これに対してメールの持ち味のひとつとして挙げられるのが、「相手の仕事の優先順位に割り込まない」こと。受信者は都合のよいときに読めるという点です。コミュニケーションの様相自体が大きく変化したと感じます。

「相手の都合で読むメールだから、いつ送っても同じか?」というと、明らかに違いますね。やはり開封されやすい時間を考える必要があるのです。
たとえば週明けの午前中。メールボックスの中は、週末の間に届いたメールで混みあっていることでしょう。こんな時間にあなたのメールが届いていたとしても、なかなか順番が回ってこないかもしれません。では、終業時刻の間際はどうでしょう。常識的に考えれば、あまりじっくりメールをチェックする時間ではなさそうですね。
会社ではバタバタして落ち着かないので、週末に自宅でじっくりとメールを書いて送っておく――。この作戦は効率的なように見えて、実は週明け午前の混雑したメールボックスに自ら突っ込んでいくようなもの。あまりオススメできません。
 メールを送るタイミングには、それなりの工夫とリサーチが必要――。たとえば、その相手から「届くメール」は何時ごろが多いのか、曜日はどうか。
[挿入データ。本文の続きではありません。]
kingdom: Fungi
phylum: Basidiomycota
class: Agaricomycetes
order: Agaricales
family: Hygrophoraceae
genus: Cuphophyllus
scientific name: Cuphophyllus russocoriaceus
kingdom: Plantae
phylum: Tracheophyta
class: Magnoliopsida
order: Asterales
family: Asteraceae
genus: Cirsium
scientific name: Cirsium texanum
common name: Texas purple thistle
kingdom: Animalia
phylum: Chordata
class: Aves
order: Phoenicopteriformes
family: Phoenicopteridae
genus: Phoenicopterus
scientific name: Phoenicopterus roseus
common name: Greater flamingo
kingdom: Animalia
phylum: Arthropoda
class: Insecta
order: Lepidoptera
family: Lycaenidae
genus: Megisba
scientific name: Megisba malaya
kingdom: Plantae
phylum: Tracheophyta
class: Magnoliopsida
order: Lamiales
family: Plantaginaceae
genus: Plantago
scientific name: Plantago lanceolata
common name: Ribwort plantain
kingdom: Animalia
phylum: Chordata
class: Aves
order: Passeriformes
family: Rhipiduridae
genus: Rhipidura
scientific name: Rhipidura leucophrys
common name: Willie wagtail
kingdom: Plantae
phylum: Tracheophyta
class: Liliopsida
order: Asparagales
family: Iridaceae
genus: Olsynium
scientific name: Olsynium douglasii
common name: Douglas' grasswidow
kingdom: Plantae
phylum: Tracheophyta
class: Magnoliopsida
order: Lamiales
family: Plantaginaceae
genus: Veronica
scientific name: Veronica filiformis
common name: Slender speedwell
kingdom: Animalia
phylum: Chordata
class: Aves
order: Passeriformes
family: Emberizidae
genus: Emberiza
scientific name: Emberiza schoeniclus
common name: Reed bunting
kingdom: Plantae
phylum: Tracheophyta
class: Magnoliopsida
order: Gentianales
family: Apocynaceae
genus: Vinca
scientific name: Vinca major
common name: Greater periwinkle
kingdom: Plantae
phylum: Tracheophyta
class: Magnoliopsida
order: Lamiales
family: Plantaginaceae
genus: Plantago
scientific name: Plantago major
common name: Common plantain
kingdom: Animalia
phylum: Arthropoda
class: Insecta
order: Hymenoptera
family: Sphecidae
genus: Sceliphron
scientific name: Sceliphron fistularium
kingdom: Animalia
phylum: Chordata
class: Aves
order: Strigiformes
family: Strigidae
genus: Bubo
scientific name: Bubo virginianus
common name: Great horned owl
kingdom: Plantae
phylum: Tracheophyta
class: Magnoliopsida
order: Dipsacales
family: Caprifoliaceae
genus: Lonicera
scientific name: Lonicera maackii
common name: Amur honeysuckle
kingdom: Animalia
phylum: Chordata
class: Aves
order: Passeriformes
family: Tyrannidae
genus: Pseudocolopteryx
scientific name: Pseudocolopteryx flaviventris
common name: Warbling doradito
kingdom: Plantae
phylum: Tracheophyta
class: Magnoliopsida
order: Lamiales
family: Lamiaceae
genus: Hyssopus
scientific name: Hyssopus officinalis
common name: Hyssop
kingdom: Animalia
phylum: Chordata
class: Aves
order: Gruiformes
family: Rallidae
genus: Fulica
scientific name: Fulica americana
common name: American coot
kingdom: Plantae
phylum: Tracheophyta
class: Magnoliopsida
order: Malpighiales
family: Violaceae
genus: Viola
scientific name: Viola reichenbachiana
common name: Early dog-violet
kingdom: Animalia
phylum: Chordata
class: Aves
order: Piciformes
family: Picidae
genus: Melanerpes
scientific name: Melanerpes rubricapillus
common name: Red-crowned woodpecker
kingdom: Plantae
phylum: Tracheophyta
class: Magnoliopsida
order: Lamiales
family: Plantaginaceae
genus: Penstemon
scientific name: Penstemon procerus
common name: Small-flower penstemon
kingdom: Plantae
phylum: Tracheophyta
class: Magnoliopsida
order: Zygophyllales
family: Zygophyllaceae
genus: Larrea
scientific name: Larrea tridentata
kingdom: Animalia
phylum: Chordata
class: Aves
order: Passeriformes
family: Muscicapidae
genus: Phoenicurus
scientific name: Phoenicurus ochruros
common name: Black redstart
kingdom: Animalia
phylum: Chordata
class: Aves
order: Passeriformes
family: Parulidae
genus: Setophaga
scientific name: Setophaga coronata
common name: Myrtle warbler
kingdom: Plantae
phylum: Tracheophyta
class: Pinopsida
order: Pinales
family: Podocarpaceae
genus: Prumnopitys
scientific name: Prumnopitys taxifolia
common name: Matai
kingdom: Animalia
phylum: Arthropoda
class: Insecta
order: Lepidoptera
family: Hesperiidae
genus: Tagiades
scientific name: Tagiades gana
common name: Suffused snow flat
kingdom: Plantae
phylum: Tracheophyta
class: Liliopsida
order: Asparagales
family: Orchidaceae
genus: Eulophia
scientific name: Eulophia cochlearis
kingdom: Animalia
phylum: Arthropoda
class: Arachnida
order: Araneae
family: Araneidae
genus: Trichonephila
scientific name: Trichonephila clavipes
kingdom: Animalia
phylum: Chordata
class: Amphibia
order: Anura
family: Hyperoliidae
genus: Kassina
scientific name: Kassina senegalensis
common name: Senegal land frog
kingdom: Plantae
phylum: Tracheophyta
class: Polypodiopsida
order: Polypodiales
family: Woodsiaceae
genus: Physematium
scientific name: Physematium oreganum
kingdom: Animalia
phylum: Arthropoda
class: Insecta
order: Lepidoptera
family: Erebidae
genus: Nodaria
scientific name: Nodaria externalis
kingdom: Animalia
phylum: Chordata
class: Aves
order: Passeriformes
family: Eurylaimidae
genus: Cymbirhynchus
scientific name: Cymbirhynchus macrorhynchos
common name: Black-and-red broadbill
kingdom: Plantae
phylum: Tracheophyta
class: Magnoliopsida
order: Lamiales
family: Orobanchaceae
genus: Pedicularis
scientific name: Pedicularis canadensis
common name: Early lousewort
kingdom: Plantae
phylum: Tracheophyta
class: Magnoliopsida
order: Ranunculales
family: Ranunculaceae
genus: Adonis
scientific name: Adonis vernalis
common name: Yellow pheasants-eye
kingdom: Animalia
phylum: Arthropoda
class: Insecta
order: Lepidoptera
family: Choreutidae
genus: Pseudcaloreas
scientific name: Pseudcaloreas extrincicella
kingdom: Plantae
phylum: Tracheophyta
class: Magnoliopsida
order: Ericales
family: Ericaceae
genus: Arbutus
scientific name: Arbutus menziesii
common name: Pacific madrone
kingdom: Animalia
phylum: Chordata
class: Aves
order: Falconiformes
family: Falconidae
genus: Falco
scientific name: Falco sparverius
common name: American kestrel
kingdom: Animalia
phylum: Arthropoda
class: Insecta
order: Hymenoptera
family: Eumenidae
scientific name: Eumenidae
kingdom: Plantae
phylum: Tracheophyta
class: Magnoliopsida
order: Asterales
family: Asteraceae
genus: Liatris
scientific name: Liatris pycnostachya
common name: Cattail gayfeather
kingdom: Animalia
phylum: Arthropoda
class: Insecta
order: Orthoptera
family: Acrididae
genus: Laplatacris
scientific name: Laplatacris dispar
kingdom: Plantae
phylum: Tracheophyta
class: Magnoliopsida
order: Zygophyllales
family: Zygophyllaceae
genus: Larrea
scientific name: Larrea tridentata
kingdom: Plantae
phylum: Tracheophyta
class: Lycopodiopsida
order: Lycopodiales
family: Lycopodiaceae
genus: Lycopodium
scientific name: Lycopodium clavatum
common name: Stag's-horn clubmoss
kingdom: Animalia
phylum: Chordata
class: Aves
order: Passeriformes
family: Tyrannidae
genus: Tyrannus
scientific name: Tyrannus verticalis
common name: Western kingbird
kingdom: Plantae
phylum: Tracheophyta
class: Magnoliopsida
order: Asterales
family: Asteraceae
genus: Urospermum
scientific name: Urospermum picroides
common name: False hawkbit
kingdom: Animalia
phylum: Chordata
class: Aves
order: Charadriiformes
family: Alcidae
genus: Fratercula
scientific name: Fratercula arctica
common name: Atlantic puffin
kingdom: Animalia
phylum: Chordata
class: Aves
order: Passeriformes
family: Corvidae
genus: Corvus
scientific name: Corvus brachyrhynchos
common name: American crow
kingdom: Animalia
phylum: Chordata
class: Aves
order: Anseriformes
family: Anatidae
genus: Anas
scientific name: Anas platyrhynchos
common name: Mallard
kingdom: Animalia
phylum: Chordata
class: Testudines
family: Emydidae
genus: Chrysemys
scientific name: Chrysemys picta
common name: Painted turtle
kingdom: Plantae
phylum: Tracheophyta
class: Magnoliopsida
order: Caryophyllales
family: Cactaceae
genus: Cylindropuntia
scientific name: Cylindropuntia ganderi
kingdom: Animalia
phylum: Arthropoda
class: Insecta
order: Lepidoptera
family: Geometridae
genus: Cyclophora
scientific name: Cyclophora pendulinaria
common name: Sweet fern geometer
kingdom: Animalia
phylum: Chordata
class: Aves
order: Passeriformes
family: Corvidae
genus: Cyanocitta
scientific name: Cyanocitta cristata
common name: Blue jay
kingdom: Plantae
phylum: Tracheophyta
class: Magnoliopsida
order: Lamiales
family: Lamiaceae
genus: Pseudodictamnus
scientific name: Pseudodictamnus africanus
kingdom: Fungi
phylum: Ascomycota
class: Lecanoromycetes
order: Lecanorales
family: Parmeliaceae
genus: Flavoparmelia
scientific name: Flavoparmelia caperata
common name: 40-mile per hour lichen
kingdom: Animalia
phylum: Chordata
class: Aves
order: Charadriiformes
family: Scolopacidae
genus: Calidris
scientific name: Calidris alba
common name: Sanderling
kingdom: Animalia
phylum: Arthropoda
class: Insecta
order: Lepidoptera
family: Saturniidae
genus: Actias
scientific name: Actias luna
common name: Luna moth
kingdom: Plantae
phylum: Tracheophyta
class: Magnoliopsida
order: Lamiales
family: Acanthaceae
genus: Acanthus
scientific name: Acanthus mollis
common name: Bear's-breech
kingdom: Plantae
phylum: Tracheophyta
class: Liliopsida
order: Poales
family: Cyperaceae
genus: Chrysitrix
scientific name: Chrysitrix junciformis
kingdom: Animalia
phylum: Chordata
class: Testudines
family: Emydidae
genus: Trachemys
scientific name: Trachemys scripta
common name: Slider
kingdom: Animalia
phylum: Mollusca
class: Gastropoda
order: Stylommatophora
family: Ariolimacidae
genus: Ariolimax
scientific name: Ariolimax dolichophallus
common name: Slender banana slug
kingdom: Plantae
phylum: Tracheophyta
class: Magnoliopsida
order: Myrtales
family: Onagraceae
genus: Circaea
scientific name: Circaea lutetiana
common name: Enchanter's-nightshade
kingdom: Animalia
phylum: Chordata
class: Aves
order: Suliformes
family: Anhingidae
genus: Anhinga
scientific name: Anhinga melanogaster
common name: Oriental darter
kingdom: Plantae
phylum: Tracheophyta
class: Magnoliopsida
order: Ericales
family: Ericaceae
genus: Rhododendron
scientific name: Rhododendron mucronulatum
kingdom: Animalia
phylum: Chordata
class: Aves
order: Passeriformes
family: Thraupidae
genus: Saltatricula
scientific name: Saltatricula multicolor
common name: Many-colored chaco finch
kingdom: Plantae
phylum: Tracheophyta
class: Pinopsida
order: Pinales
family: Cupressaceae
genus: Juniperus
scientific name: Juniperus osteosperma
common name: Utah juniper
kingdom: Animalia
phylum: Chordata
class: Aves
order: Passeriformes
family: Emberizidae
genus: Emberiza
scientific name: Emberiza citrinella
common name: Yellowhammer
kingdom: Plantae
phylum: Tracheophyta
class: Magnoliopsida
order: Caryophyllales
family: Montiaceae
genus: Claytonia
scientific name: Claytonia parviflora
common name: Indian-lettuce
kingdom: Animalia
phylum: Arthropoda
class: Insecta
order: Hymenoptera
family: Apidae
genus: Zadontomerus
これらがつかめれば、相手がメールチェックをする確率の高い時間を割り出せるかもしれませんね。

「開封確認」は別の方法で

多くのメールソフトには、送信したメールを相手が開封したかどうかを知るための「開封確認機能」があるのはご存じのとおりです。実際に使っているという方もいらっしゃることでしょう。ところが、この機能はあまり評判がよくありません。
「メッセージの送信者は開封確認を要求しています。開封確認のメッセージを送信しますか? はい/いいえ」というような、ある種の“上から目線”を感じさせる表記。加えて、「監視されている」「追跡されている」ような圧迫感を覚える方もいるようです。
特に目上の人やお客様には、「要求しています」などの表示が届くこと自体、失礼にあたると考えるべきですね。
 メールが正しく届いたかどうかは、別メールまたは迷惑にならない時間の電話で確認するようにしましょう。